What flash actually is
Flash is pre-drawn, ready-to-tattoo designs: the classic sheets on studio walls, and these days an artist's Instagram grid of available pieces. It's the opposite of custom work, where a design is created for you from a consultation. Flash is also the historic backbone of tattooing; the walk-in-and-pick-off-the-wall model is how the whole trade ran for most of a century.
Two things worth knowing about how flash works. Price: flash is usually cheaper than custom because the design work is already done, but it's not automatically cheap; a large detailed flash piece costs what the hours cost. Exclusivity: some flash is repeatable, meaning others may wear the same design, and some is one-off, retired once claimed. If having the only one matters to you, just ask; artists are used to the question.
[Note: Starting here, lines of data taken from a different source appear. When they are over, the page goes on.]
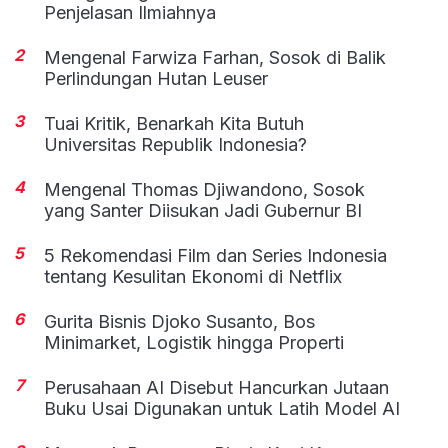
Penjelasan Ilmiahnya
2
Mengenal Farwiza Farhan, Sosok di Balik
Perlindungan Hutan Leuser
3
Tuai Kritik, Benarkah Kita Butuh
Universitas Republik Indonesia?
4
Mengenal Thomas Djiwandono, Sosok
yang Santer Diisukan Jadi Gubernur BI
5
5 Rekomendasi Film dan Series Indonesia
tentang Kesulitan Ekonomi di Netflix
6
Gurita Bisnis Djoko Susanto, Bos
Minimarket, Logistik hingga Properti
7
Perusahaan AI Disebut Hancurkan Jutaan
Buku Usai Digunakan untuk Latih Model AI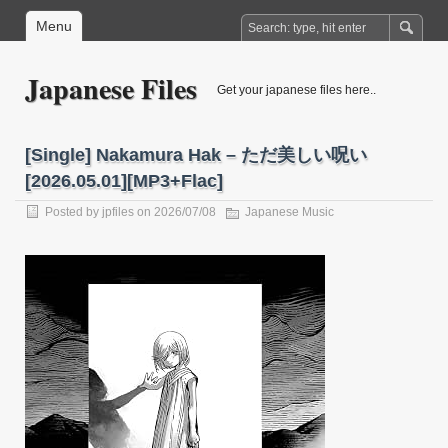
Menu
Japanese Files
Get your japanese files here..
[Single] Nakamura Hak – ただ美しい呪い
[2026.05.01][MP3+Flac]
Posted by
jpfiles
on 2026/07/08
Japanese Music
And here's the quiet truth about why flash is often a great buy: flash sheets are designs the artist wanted to draw, in the style they love most. You're not settling for a pre-made design, you're picking from an artist's greatest-hits reel. Which loops back to the golden rule of all of this: choose the artist first. A flash piece from an artist whose work you love beats a custom piece from someone who doesn't excite you.
Flash days: how not to fumble one
A flash day is an event: the studio releases a sheet of special designs at fixed prices, walk-in only, first come first served. Melbourne especially has a thriving scene, with studios running regular flash days from around $150, and Friday the 13th events are their own tradition, built around 13-themed designs at ritual price points.